Section one: Talking about the death of the object

An overview,

  • The amount of memory allocated to each stack frame is determined when the class structure is determined.
  • Java heap, whose size can only be determined at run time.

Second, reference counting algorithm

  • Overview: Simple implementation, high judgment efficiency. Python, AS uses this algorithm. Also, because reference counting algorithms do not solve the problem of circular references to objects, the JVM does not use them.
  • Add a reference counter to the object, which is +1 every time the object is referenced and -1 every time the reference fails, all the way down to 0

Accessibility analysis algorithm

  • Overview: Current mainstream JVM adoption
  • Schematic diagram of accessibility analysis algorithm

1. Chain of reference

  • The GC Roots object acts as the starting point and searches down from the node. The path searched is called the reference chain.

2. Recovery conditions

  • When an object reaches GC Roots without any reference chains, the object is reclaimed. (GC Roots creates a reference tree that is reclaimed when the object is no longer on the tree.)

3. Four GC Roots:

  • Pointer to the reference type in the stack frame local variable table, holding the address of the object
  • The method area has a reference to obj in the class static attribute (static attributes are class attributes and therefore have the same life cycle as class).
  • There are references to obj in the constant pool (the constant pool has nothing to do with the objects generated by class).
  • Native uses obJ.

Strong and weak

  • Strong references, as long as there are references, the GC will never reclaim
  • Soft references, useful but not required objects. Recycle before OOM.
  • Weak reference, non-required object. Only live until the next GC.
  • A virtual reference, which cannot get the object at all, exists only to get a notification before being GC.

Determination of death

  • Summary: Determine that an OBJ has been marked dead at least twice (there is no reference to this object on the GC Roots reference chain).
  • Use accessibility analysis to make death determination schematics

1. Twice marking process

  • When the reference is not found in GC Roots reference chain for the first time, tag for the first time and filter if finalize() is necessary:
    • There is no necessary
      • Object overrides the Finalize () method
      • The VIRTUAL machine has called finalize()
    • It is necessary to
      • The flag to the F-queue is executed by the low-priority thread Finalizer.
    • Finalize () is more of a compromise for C/C++ programmers to understand.
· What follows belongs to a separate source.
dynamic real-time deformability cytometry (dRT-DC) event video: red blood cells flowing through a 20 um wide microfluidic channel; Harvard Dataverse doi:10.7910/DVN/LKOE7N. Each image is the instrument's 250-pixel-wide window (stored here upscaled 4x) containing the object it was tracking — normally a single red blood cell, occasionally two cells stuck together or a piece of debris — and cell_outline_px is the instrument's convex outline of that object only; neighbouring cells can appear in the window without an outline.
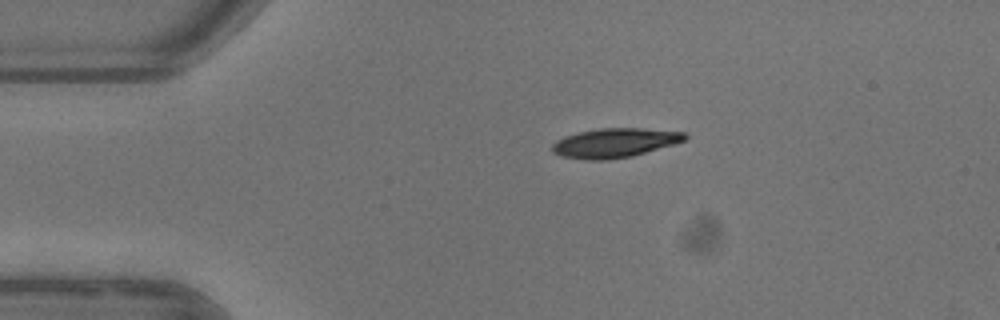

5. Method area recycling (hotspot Permanent generation recycling)

1. Deprecate constants (for constant pools in the method area)

  • Symbolic references to classes (interfaces), methods, and fields in the constant pool are reclaimed when there are no references in the system.

2. Useless classes (uninstallation of involved classes, more on this later)

  • All instances of this class have been reclaimed
  • The classLoader that loaded this class has been reclaimed
  • This class is not applied to the class object in the method area (the entry to access information about the class in the method area) and cannot be used by reflact
  • The VM reclaims classes that meet the preceding three conditions. Node:
    • It is not like an object that must be recycled when it is not used.
    • A large number of dynamic class loading framework, resulting in a large number of classes in the method area, to prevent overflow. (Extensive use of reflection, dynamic proxy, dynamically generated JSP, frequent custom classloader)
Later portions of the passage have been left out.